Oh, he's horrible through and through, untrustworthy and self-dealing--but at the same time, even as he boasts, he hides so little of himself, of his failings and failures, that we almost can't help but be won over. Fisher briefly runs down some of his reasons he is so compelling:
The restless man had a thirst for information and a taste for celebrities as keen as those of Boswell, with a zest for life equal to that of Cellini and Colley Cibber rolled into one. In the course of his gambling peregrinations he came into contact with Voltaire and Crebillon, the Marquis d’Argens and the Due de Choiseul, Frederick the Great and Louis XV., Cagliostro and the Comte de St. Germain, Haller and Fontenelle. He seems to have been received by all of these on good terms, while he was hail-fellow-well-met with every strolling actor and singer by reason of his parentage. If ever there was a man who fulfilled the Masonic precept of being fellow to a prince and brother to a beggar, it was surely Casanova, as he shows himself; and, to do him justice, it was a matter of the smallest importance to him whether or not the beggar was worthy.
The Duel, which was presented as a fiction starring an unnamed Venetian when it was published in 1780 but was later placed, with little alteration, within the
History of My Life, is as good a starting place as any for a Casanova skeptic: it features less than the usual amount of amorous adventure, but Casanova's character comes through clearly even so. If, after seventy pages, you still want the young Venetian, in all his honor, self-confidence, and high-flown sentiment, to win--solely in order that you can spend more time with him, then you should proceed to the
History, which finds all those qualities multiplied a thousandfold.
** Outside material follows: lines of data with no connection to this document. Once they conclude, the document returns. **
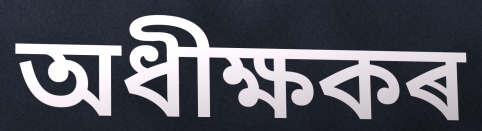
অধীক্ষকৰ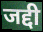
जद्दी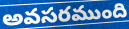
అవసరముందిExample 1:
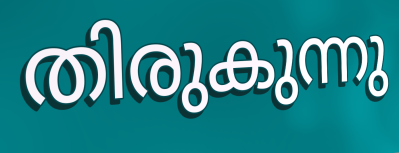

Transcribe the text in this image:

തിരുകുന്നു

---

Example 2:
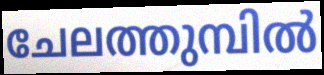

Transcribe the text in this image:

ചേലത്തുമ്പിൽ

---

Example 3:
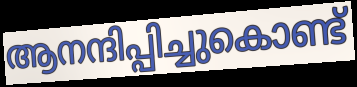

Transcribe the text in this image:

ആനന്ദിപ്പിച്ചുകൊണ്ട്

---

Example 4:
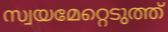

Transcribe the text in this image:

സ്വയമേറ്റെടുത്ത്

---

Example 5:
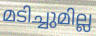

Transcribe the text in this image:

മടിച്ചുമില്ല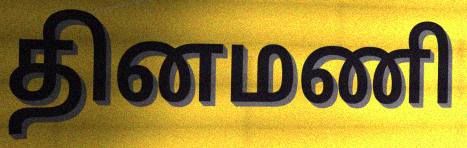
தினமணி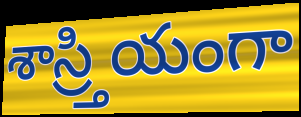
శాస్ర్తియంగాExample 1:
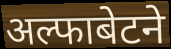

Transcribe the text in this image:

अल्फाबेटने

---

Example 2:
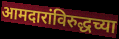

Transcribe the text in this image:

आमदारांविरुद्धच्या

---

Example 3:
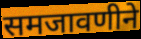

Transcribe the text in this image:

समजावणीने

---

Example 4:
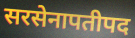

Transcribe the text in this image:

सरसेनापतीपद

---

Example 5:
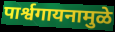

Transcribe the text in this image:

पार्श्वगायनामुळे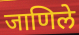
जाणिले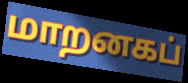
மாறனகப்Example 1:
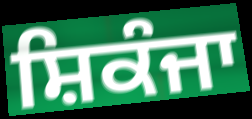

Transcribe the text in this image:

ਸ਼ਿਕੰਜਾ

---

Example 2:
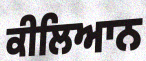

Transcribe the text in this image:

ਕੀਲਿਆਨ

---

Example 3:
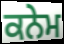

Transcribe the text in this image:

ਕਨੇਮ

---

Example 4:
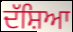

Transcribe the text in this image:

ਦੱਸ਼ਿਆ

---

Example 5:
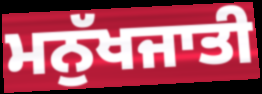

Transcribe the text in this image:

ਮਨੁੱਖਜਾਤੀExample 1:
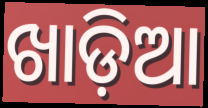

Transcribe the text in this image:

ଖାଡ଼ିଆ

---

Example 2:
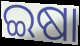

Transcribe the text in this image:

ଇଷା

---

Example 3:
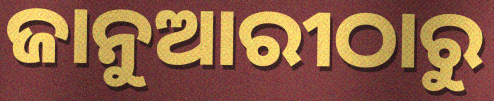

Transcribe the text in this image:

ଜାନୁଆରୀଠାରୁ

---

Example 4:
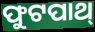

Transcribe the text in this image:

ଫୁଟପାଥ୍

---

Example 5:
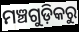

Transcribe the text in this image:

ମଞ୍ଚଗୁଡ଼ିକରୁ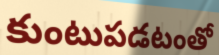
కుంటుపడటంతో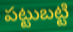
పట్టుబట్టిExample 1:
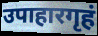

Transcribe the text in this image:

उपाहारगृहं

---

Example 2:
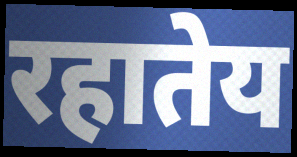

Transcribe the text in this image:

रहातेय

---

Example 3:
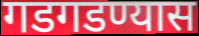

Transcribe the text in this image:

गडगडण्यास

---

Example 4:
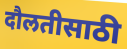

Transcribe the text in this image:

दौलतीसाठी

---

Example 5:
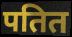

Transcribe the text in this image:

पतितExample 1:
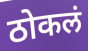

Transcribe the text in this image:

ठोकलं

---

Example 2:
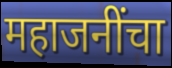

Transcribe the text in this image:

महाजनींचा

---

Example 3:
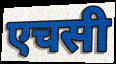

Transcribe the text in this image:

एचसी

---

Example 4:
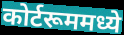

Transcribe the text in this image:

कोर्टरूममध्ये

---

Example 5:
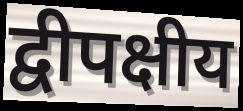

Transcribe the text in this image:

द्वीपक्षीय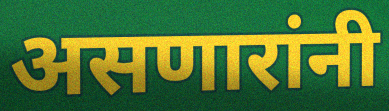
असणारांनी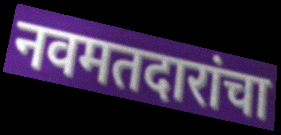
नवमतदारांचा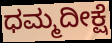
ಧಮ್ಮದೀಕ್ಷೆ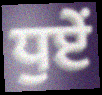
ਧੁਏਂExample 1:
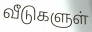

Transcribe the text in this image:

வீடுகளுள்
I LOVE Casanova's Memoirs: even though he may, on his own evidence, have even been a rapist (the only one of his crimes I ought not be able to forgive), he's so incredibly likeable. And that edition is a delight, with the spine image.
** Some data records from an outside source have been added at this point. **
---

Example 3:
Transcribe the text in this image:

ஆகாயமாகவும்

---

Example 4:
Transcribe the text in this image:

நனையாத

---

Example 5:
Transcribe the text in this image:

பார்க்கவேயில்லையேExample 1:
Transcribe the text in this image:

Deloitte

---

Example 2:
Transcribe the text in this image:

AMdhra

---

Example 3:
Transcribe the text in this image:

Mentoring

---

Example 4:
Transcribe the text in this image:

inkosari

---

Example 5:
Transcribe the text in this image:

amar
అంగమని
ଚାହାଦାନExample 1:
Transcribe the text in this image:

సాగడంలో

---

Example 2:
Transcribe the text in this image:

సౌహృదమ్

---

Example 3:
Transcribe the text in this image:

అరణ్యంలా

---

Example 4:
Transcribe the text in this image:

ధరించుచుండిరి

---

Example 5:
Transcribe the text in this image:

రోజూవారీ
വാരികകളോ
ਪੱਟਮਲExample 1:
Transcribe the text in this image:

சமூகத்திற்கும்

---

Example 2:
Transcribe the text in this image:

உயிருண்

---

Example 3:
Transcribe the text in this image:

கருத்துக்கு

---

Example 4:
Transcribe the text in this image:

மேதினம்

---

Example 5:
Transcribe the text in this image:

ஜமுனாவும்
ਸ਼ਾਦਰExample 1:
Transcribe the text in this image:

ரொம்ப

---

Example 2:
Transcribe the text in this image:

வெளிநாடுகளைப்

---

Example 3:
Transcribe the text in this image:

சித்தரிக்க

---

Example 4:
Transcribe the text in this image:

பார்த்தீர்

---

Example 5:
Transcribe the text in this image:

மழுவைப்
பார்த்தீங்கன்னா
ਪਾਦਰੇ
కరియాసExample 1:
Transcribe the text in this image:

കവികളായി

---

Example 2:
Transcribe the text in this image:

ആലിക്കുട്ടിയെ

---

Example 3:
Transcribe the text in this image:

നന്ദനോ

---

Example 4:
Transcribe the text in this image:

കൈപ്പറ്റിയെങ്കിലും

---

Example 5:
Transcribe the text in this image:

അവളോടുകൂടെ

ReplyDeleteAny aspiratiopns yourself for tackling the memoirs?
ReplyDeleteI actually read the whole of the memoirs back in the summer of 1999, in one long rush. They're too long, they're disorientingly full of characters, places, and incidents, but they're hard to put down.
ReplyDeleteIt's the sort of book I find myself turning back to briefly every once in a while--to read a section more or less at random--and expect that I'll read en toto again at some point in my life.